Así nacen Bounce Chair, por ejemplo, una silla contemporánea hecha de contrachapado de abedul y 515 pelotas de tenis – que calculo que deben ser la mitad de las que uso yo al cabo de un año, más o menos – recicladas, claro. Esta idea representa aproximadamente 15.5 kg de CO2 eliminados del ambiente, por lo que la silla resultando no solo es visualmente atractiva, sino que también es un ejemplo de diseño ecológico innovador. Bounce Beanch sigue la misma línea creativa.
Soundbounce Dividers, en cambio, son divisores acústicos que utilizan pelotas de tenis para mejorar las propiedades sonoras de espacios abiertos, proporcionando soluciones prácticas y estéticas para el diseño interior. La verdad, no sé cuáles son sus propiedades sonoras, pero pagaría por tener un mural así en mi casa.
El trabajo de Wittock se inspira en su formación en diseño industrial y biodesign en Central Saint Martins, Londres. Desde sus primeros días en la escuela de arte, se sintió frustrada por la falta de atención a la sostenibilidad en el diseño tradicional. Esto la llevó a enfocar su carrera en encontrar soluciones creativas y sostenibles para problemas ambientales.
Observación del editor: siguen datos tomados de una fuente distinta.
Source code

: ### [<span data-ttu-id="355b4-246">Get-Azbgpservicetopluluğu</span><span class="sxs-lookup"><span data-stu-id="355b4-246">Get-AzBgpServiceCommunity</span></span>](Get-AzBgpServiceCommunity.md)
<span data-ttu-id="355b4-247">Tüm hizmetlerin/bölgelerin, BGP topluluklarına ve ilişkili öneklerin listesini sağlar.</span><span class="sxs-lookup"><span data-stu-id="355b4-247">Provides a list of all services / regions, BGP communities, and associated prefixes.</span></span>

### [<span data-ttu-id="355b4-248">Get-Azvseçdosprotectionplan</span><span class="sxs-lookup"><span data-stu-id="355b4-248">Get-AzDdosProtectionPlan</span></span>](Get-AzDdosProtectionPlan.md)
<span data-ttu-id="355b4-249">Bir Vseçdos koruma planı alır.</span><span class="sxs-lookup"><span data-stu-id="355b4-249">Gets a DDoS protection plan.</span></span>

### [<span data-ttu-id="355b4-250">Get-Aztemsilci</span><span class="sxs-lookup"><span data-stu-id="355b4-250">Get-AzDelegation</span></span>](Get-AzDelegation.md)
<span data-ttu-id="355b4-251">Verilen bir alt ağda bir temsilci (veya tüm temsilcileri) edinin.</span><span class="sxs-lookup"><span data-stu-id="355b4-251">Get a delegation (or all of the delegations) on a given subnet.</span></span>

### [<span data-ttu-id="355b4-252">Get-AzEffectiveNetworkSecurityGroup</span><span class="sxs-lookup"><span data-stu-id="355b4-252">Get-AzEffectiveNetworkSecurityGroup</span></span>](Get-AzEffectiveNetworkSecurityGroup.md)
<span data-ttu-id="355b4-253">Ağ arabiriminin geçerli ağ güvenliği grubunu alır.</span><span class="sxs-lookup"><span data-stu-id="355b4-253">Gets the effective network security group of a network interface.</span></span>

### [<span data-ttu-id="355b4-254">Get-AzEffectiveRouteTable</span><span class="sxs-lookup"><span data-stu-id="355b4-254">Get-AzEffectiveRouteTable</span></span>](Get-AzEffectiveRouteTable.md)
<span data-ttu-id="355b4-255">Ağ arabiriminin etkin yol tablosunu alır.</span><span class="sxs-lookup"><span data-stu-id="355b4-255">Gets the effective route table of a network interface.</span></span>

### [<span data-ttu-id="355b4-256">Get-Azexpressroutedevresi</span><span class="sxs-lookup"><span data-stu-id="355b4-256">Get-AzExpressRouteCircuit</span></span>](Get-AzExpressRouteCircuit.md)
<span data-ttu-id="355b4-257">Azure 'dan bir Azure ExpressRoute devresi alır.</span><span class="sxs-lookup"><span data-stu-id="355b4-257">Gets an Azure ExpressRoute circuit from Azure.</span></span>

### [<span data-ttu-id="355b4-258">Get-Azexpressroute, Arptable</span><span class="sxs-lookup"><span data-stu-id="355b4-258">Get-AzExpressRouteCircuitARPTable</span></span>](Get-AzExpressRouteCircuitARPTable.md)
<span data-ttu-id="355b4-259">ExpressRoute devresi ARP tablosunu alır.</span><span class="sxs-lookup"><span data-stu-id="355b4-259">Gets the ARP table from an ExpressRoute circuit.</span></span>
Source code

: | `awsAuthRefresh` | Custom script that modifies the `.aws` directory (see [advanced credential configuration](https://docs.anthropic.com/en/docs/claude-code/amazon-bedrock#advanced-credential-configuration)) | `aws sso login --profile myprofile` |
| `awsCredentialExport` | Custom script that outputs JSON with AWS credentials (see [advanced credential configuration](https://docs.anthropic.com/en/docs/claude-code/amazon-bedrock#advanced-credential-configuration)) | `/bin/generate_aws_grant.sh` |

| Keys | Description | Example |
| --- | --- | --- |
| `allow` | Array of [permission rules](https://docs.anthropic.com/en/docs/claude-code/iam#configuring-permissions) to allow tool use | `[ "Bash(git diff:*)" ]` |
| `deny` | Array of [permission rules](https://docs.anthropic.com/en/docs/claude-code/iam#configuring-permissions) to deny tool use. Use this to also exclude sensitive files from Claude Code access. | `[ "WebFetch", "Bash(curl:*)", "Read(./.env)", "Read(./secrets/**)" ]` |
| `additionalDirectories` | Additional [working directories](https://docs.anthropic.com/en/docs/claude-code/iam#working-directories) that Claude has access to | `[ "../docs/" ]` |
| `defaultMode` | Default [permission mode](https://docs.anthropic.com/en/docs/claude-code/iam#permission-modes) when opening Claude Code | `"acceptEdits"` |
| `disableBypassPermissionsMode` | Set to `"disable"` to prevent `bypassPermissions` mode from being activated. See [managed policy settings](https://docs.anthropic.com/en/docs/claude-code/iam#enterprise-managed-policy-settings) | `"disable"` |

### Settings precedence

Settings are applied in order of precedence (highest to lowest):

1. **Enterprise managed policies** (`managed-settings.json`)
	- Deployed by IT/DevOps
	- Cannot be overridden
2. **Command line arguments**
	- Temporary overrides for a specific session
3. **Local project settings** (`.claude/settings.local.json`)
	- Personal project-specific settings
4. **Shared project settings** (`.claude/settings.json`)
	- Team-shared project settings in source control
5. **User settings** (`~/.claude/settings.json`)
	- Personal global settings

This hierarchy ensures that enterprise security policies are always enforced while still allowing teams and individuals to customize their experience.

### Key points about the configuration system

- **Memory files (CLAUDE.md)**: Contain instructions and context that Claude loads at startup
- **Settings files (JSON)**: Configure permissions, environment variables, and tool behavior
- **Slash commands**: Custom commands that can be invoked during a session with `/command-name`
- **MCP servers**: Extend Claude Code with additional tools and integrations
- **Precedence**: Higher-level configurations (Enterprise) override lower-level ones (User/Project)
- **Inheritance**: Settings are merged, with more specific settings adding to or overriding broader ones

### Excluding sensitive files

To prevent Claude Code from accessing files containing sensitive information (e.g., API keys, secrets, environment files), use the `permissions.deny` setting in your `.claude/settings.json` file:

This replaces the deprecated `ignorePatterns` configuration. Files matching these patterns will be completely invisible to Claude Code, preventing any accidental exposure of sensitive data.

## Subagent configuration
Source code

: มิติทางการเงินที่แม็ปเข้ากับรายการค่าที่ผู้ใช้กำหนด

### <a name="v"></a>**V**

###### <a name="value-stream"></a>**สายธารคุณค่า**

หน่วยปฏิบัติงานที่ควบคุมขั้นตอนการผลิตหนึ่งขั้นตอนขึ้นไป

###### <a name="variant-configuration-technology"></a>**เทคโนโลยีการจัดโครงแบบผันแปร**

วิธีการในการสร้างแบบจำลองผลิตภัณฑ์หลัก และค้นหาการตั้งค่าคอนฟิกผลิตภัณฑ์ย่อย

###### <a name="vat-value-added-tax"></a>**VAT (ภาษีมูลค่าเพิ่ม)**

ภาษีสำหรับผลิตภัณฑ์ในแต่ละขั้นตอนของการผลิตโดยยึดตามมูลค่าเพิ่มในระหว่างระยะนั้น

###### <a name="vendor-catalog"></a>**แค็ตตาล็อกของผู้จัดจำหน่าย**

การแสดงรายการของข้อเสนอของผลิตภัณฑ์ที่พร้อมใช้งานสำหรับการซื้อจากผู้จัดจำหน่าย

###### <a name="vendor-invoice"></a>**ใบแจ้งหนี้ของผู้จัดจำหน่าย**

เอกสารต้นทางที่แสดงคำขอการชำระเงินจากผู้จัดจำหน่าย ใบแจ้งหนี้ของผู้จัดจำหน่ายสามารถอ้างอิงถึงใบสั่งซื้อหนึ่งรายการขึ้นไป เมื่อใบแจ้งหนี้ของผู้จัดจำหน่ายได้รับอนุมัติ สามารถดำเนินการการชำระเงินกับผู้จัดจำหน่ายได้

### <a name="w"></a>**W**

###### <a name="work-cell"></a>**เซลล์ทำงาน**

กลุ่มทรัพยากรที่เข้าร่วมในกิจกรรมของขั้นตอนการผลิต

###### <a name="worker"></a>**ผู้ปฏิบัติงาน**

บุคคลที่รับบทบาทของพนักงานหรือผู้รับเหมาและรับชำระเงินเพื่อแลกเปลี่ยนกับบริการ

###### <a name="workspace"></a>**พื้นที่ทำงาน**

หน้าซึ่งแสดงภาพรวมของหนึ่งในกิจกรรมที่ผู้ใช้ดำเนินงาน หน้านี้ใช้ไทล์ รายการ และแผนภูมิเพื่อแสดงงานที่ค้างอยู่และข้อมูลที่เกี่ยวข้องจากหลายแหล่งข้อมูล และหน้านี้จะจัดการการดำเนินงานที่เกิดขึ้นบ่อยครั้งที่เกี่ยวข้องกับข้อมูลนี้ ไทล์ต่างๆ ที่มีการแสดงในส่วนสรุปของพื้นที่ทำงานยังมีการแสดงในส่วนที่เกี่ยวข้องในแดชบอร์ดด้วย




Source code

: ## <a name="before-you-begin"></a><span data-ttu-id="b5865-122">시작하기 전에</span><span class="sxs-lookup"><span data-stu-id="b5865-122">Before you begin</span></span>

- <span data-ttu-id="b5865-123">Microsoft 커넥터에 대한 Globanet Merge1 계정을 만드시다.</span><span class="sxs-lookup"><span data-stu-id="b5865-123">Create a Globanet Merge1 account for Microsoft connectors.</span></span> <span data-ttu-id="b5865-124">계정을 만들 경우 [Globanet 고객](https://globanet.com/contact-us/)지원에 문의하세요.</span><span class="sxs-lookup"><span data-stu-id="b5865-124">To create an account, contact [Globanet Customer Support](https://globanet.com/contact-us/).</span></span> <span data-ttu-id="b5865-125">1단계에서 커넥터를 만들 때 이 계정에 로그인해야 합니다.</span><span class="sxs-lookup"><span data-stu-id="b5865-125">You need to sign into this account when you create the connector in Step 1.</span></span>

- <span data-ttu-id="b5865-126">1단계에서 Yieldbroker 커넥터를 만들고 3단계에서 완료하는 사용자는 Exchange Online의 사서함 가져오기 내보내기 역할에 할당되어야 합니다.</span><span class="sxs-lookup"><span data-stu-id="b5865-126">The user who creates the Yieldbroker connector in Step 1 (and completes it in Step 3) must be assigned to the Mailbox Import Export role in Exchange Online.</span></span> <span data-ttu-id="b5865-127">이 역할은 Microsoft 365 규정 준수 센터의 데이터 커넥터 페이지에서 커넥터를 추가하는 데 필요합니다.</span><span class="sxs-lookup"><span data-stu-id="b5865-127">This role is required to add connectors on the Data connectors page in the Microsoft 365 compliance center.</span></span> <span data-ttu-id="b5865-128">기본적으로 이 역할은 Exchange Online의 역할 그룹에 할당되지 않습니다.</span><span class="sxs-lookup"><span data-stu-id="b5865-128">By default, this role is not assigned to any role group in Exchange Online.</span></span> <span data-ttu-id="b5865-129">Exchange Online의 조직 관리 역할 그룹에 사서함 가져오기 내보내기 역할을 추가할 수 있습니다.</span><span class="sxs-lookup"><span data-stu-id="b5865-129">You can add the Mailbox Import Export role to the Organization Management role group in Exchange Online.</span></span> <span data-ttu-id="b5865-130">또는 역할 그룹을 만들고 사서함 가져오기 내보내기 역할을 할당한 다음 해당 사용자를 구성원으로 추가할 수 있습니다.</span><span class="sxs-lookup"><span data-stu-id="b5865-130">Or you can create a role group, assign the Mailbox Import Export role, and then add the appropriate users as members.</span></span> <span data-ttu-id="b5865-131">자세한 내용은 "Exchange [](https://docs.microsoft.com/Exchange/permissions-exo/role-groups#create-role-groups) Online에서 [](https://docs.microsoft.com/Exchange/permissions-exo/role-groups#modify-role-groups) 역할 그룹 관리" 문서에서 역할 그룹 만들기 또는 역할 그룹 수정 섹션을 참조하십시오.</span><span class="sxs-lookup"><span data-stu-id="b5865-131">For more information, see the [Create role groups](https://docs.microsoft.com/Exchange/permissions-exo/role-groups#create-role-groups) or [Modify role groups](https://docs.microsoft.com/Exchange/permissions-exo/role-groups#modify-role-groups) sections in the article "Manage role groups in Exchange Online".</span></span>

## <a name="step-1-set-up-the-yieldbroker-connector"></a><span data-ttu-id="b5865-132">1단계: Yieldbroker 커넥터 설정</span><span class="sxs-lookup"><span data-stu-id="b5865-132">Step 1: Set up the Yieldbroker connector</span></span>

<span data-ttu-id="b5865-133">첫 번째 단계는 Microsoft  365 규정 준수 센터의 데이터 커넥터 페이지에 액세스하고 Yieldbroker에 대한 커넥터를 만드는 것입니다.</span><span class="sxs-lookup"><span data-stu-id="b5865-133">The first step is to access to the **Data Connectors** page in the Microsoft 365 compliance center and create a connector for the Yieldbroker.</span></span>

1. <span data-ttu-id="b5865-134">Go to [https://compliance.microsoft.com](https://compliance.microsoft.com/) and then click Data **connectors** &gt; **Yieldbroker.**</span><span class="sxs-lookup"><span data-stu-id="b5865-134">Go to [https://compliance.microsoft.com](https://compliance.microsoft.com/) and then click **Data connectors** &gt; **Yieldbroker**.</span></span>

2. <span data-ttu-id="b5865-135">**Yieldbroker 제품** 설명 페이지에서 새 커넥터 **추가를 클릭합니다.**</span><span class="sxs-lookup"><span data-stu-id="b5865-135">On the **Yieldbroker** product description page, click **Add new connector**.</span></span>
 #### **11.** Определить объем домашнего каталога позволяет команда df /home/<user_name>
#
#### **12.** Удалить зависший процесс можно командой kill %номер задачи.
Wittock cree firmemente en el potencial del reciclaje y la reutilización de materiales para crear productos que no solo sean funcionales, sino que también contribuyan positivamente al medio ambiente.
Utilizando una combinación de técnicas manuales y digitales, Wittock corta y ensambla las pelotas de tenis para crear texturas y formas nuevas. Con este proceso oculta los logotipos de las pelotas y les da una apariencia completamente nueva y un propósito renovado. Sus proyectos son una prueba de que la sostenibilidad y el diseño pueden ir de la mano sin sacrificar la estética.